Excerpts from a dataset
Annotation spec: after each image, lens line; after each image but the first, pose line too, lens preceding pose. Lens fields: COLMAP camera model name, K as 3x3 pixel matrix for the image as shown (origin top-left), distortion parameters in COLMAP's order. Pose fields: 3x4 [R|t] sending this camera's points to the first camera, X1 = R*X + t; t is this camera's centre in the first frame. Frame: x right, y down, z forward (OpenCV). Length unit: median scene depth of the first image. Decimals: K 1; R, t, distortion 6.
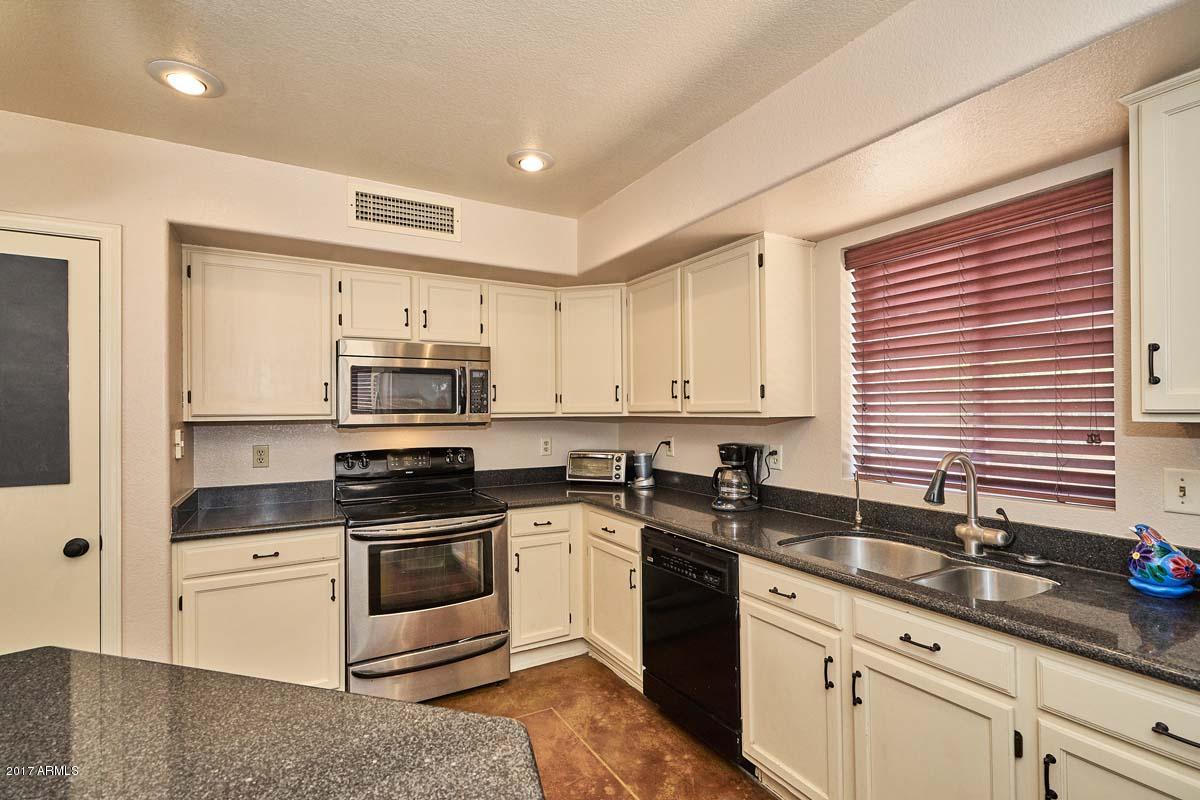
lens RADIAL K [[549.9, 0, 597.8], [0, 549.9, 403.8], [0, 0, 1]] dist [-0.002866, 0.001339]
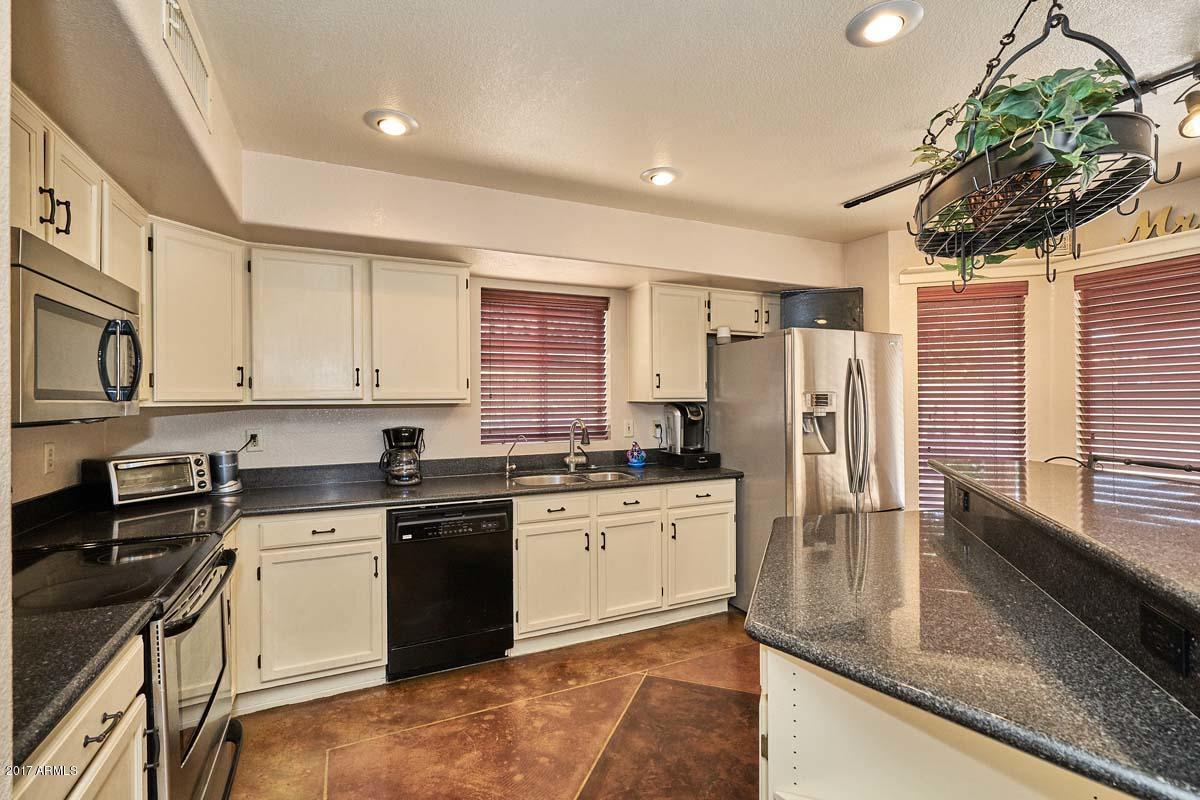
lens RADIAL K [[549.9, 0, 602.7], [0, 549.9, 399.1], [0, 0, 1]] dist [-0.002866, 0.001339]
pose [[0.067861, 0.009002, 0.997654, -0.834057], [-0.007706, 0.999934, -0.008498, 0.020800], [-0.997665, -0.007111, 0.067926, 0.494702]]
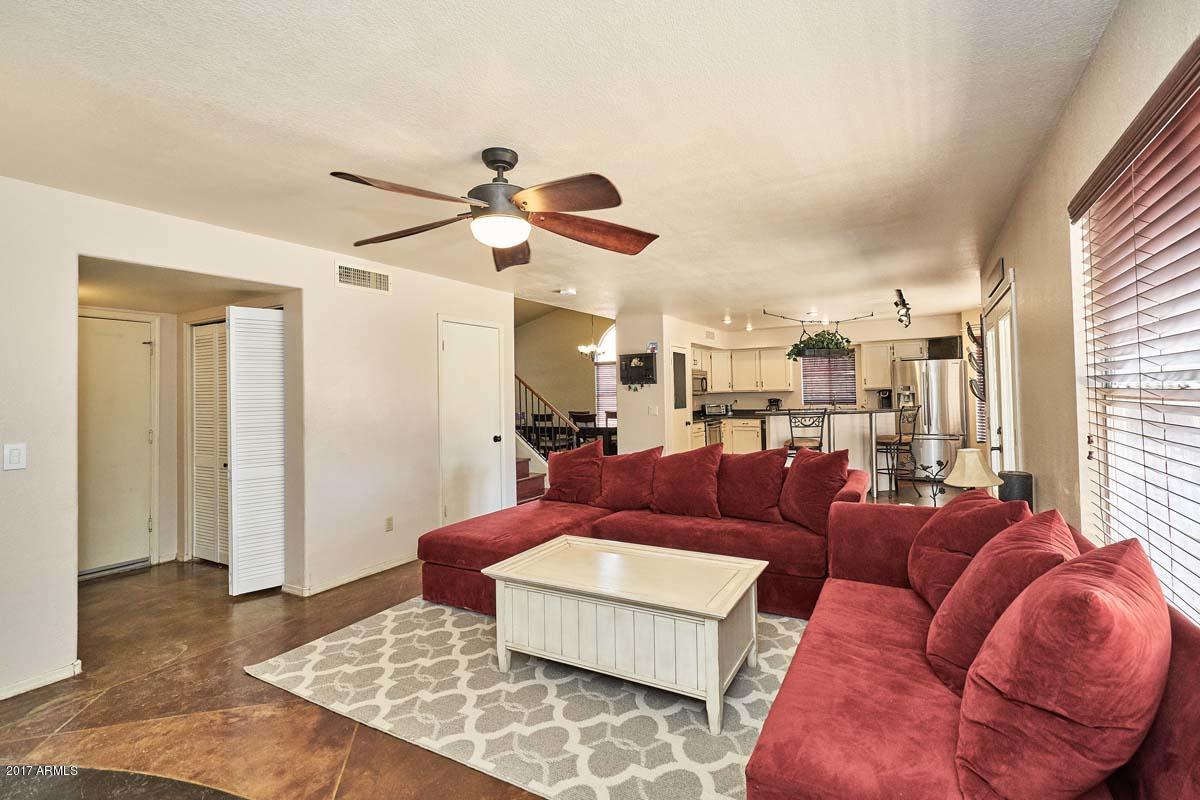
lens RADIAL K [[549.9, 0, 593.6], [0, 549.9, 397.5], [0, 0, 1]] dist [-0.002866, 0.001339]
pose [[0.874904, -0.014776, 0.484071, -2.552213], [0.008102, 0.999841, 0.015876, -0.003426], [-0.484229, -0.009968, 0.874885, -1.630469]]
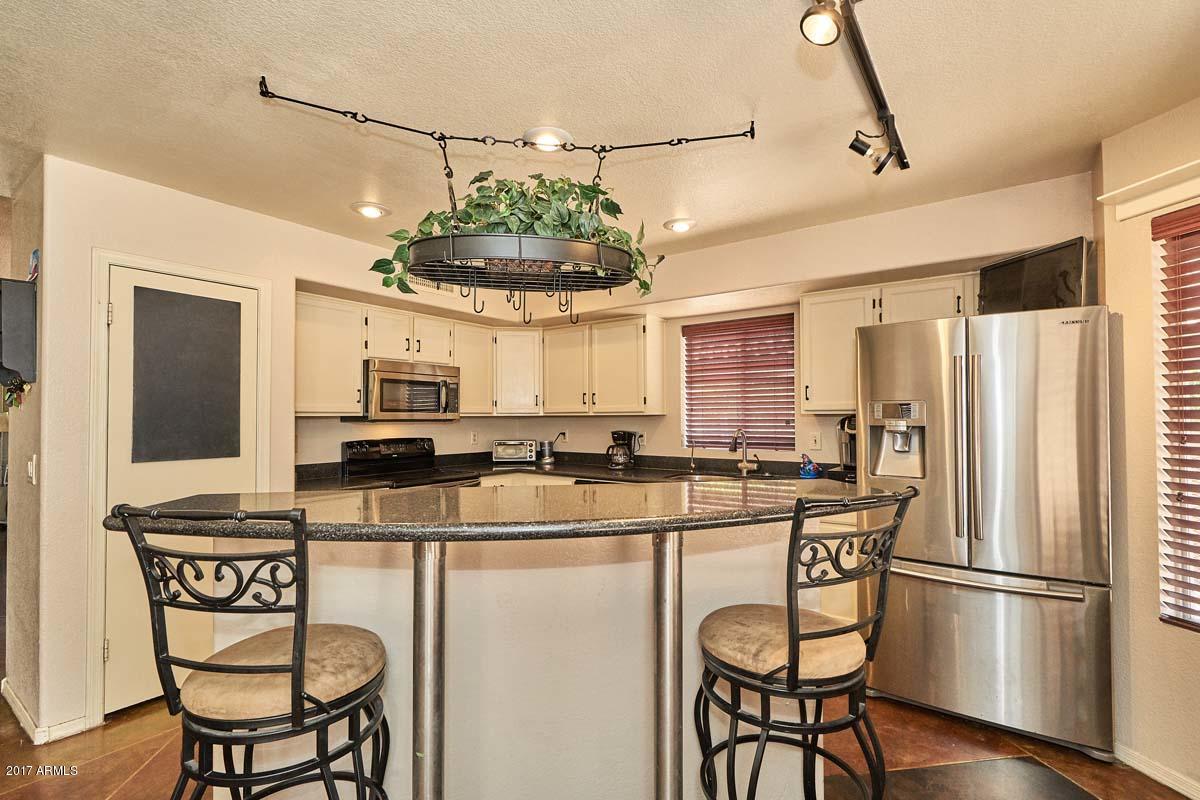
lens RADIAL K [[549.9, 0, 588.8], [0, 549.9, 404.5], [0, 0, 1]] dist [-0.002866, 0.001339]
pose [[0.912863, 0.011810, 0.408095, -0.521542], [-0.006662, 0.999879, -0.014034, 0.014303], [-0.408212, 0.010093, 0.912831, -0.501798]]
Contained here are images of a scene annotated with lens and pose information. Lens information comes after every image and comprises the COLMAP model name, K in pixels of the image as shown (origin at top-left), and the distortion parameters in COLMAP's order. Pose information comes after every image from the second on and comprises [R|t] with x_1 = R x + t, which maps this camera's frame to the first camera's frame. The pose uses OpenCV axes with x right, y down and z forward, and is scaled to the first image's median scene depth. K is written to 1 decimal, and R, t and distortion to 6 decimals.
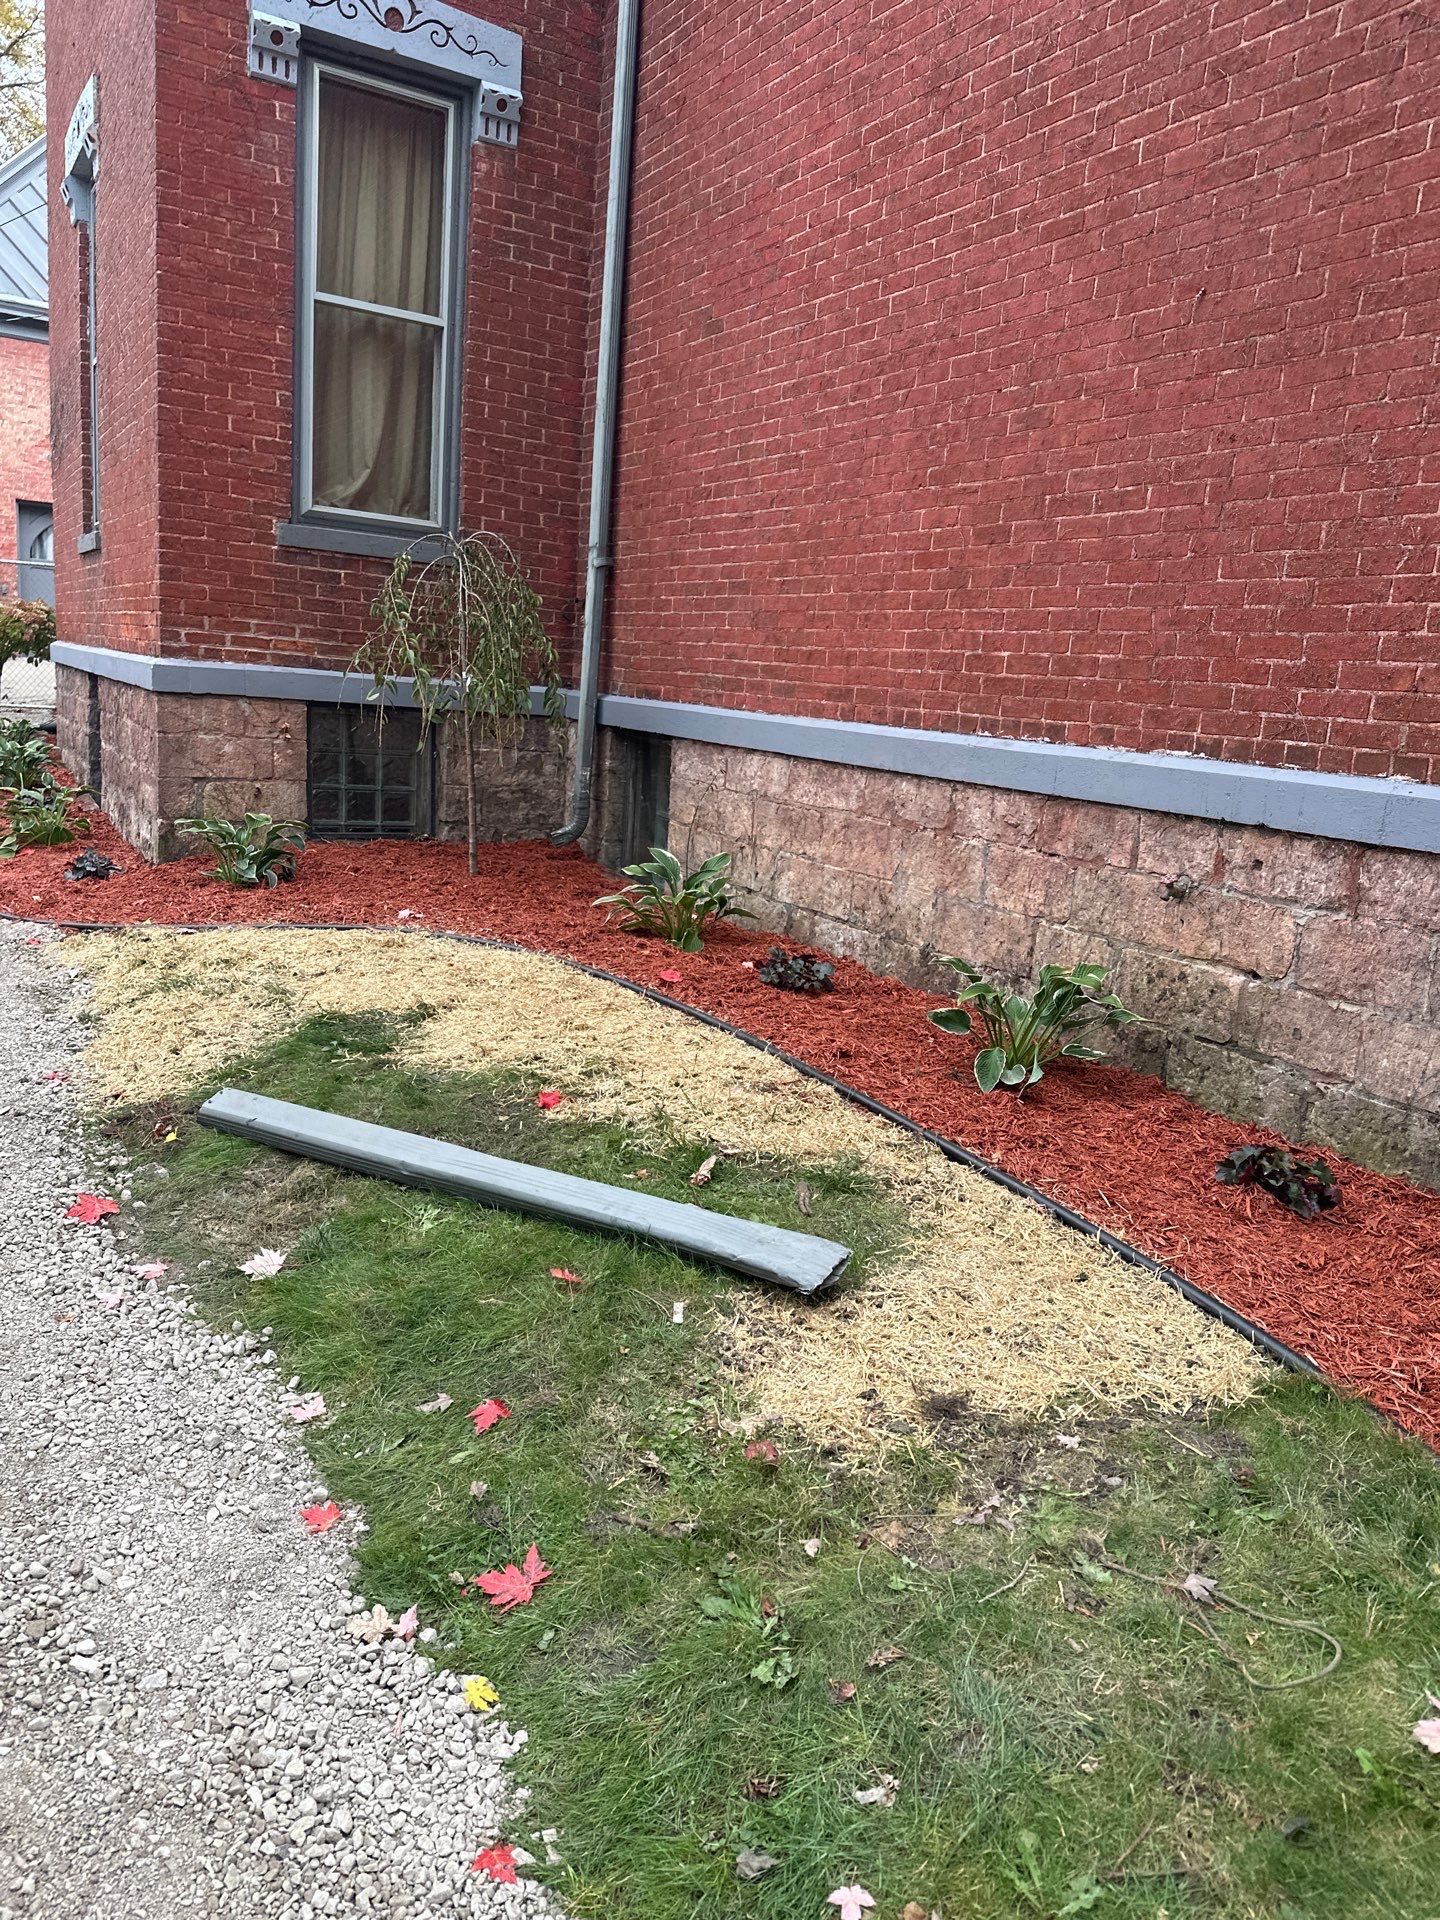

#### Exercise prompt:
Without the pictures, write out every entry precisely as it appears.

#### Exercise result:
Annotation spec: after each image, lens line; after each image but the first, pose line too, lens preceding pose. Lens fields: COLMAP camera model name, K as 3x3 pixel matrix for the image as shown (origin top-left), distortion parameters in COLMAP's order. Pose fields: 3x4 [R|t] sending this camera's points to the first camera, X1 = R*X + t; t is this camera's centre in the first frame. Frame: x right, y down, z forward (OpenCV). Length unit: median scene depth of the first image. Decimals: K 1; R, t, distortion 6.
lens RADIAL K [[549.9, 0, 597.8], [0, 549.9, 403.8], [0, 0, 1]] dist [-0.002866, 0.001339]
lens RADIAL K [[549.9, 0, 602.7], [0, 549.9, 399.1], [0, 0, 1]] dist [-0.002866, 0.001339]
pose [[0.067861, 0.009002, 0.997654, -0.834057], [-0.007706, 0.999934, -0.008498, 0.020800], [-0.997665, -0.007111, 0.067926, 0.494702]]
lens RADIAL K [[549.9, 0, 593.6], [0, 549.9, 397.5], [0, 0, 1]] dist [-0.002866, 0.001339]
pose [[0.874904, -0.014776, 0.484071, -2.552213], [0.008102, 0.999841, 0.015876, -0.003426], [-0.484229, -0.009968, 0.874885, -1.630469]]
lens RADIAL K [[549.9, 0, 588.8], [0, 549.9, 404.5], [0, 0, 1]] dist [-0.002866, 0.001339]
pose [[0.912863, 0.011810, 0.408095, -0.521542], [-0.006662, 0.999879, -0.014034, 0.014303], [-0.408212, 0.010093, 0.912831, -0.501798]]
Contained here are images of a scene annotated with lens and pose information. Lens information comes after every image and comprises the COLMAP model name, K in pixels of the image as shown (origin at top-left), and the distortion parameters in COLMAP's order. Pose information comes after every image from the second on and comprises [R|t] with x_1 = R x + t, which maps this camera's frame to the first camera's frame. The pose uses OpenCV axes with x right, y down and z forward, and is scaled to the first image's median scene depth. K is written to 1 decimal, and R, t and distortion to 6 decimals.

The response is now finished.